◆ **Exercise brief**: Rewrite the rows below, putting "Weitere Daten" wherever "Mehr Daten" appears and leaving every other part untouched.
# # # # #
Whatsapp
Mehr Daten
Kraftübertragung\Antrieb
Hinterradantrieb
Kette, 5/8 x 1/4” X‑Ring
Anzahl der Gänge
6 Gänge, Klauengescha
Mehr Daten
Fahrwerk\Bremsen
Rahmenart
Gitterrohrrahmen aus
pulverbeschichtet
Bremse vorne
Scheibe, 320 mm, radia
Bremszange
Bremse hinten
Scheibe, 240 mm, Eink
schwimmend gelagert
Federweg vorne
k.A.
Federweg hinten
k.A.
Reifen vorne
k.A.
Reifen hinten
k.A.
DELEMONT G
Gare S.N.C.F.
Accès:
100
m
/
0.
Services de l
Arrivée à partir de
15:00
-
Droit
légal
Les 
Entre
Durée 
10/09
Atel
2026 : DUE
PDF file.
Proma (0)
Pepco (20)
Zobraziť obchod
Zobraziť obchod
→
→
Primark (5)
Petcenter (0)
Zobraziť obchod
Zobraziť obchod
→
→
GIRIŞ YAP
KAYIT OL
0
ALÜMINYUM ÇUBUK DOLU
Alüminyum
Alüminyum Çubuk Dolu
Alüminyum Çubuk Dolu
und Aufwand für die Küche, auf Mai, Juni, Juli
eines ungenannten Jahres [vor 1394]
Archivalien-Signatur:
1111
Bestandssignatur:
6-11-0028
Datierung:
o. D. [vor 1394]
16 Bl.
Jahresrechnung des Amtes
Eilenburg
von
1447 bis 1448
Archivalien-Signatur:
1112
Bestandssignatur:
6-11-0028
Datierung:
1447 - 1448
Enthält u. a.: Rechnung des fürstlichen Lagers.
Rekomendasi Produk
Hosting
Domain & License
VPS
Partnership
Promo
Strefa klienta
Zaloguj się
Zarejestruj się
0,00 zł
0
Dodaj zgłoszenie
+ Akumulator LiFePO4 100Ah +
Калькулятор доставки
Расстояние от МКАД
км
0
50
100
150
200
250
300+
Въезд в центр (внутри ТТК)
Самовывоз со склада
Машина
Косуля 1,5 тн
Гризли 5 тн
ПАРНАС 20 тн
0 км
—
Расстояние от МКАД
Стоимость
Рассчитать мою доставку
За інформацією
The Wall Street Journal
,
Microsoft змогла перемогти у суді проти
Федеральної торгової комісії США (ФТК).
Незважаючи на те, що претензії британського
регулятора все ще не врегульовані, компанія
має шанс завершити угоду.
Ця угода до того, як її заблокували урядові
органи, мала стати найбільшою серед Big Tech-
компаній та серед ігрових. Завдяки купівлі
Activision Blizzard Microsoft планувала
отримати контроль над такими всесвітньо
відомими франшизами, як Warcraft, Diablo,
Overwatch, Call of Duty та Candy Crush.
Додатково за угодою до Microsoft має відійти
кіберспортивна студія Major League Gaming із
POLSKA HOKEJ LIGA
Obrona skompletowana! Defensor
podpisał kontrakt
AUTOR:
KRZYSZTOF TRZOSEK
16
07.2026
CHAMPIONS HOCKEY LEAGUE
# # # # #
◆ **Answer to the exercise**:
Whatsapp
Weitere Daten
Kraftübertragung\Antrieb
Hinterradantrieb
Kette, 5/8 x 1/4” X‑Ring
Anzahl der Gänge
6 Gänge, Klauengescha
Weitere Daten
Fahrwerk\Bremsen
Rahmenart
Gitterrohrrahmen aus
pulverbeschichtet
Bremse vorne
Scheibe, 320 mm, radia
Bremszange
Bremse hinten
Scheibe, 240 mm, Eink
schwimmend gelagert
Federweg vorne
k.A.
Federweg hinten
k.A.
Reifen vorne
k.A.
Reifen hinten
k.A.
DELEMONT G
Gare S.N.C.F.
Accès:
100
m
/
0.
Services de l
Arrivée à partir de
15:00
-
Droit
légal
Les 
Entre
Durée 
10/09
Atel
2026 : DUE
PDF file.
Proma (0)
Pepco (20)
Zobraziť obchod
Zobraziť obchod
→
→
Primark (5)
Petcenter (0)
Zobraziť obchod
Zobraziť obchod
→
→
GIRIŞ YAP
KAYIT OL
0
ALÜMINYUM ÇUBUK DOLU
Alüminyum
Alüminyum Çubuk Dolu
Alüminyum Çubuk Dolu
und Aufwand für die Küche, auf Mai, Juni, Juli
eines ungenannten Jahres [vor 1394]
Archivalien-Signatur:
1111
Bestandssignatur:
6-11-0028
Datierung:
o. D. [vor 1394]
16 Bl.
Jahresrechnung des Amtes
Eilenburg
von
1447 bis 1448
Archivalien-Signatur:
1112
Bestandssignatur:
6-11-0028
Datierung:
1447 - 1448
Enthält u. a.: Rechnung des fürstlichen Lagers.
Rekomendasi Produk
Hosting
Domain & License
VPS
Partnership
Promo
Strefa klienta
Zaloguj się
Zarejestruj się
0,00 zł
0
Dodaj zgłoszenie
+ Akumulator LiFePO4 100Ah +
Калькулятор доставки
Расстояние от МКАД
км
0
50
100
150
200
250
300+
Въезд в центр (внутри ТТК)
Самовывоз со склада
Машина
Косуля 1,5 тн
Гризли 5 тн
ПАРНАС 20 тн
0 км
—
Расстояние от МКАД
Стоимость
Рассчитать мою доставку
За інформацією
The Wall Street Journal
,
Microsoft змогла перемогти у суді проти
Федеральної торгової комісії США (ФТК).
Незважаючи на те, що претензії британського
регулятора все ще не врегульовані, компанія
має шанс завершити угоду.
Ця угода до того, як її заблокували урядові
органи, мала стати найбільшою серед Big Tech-
компаній та серед ігрових. Завдяки купівлі
Activision Blizzard Microsoft планувала
отримати контроль над такими всесвітньо
відомими франшизами, як Warcraft, Diablo,
Overwatch, Call of Duty та Candy Crush.
Додатково за угодою до Microsoft має відійти
кіберспортивна студія Major League Gaming із
POLSKA HOKEJ LIGA
Obrona skompletowana! Defensor
podpisał kontrakt
AUTOR:
KRZYSZTOF TRZOSEK
16
07.2026
CHAMPIONS HOCKEY LEAGUE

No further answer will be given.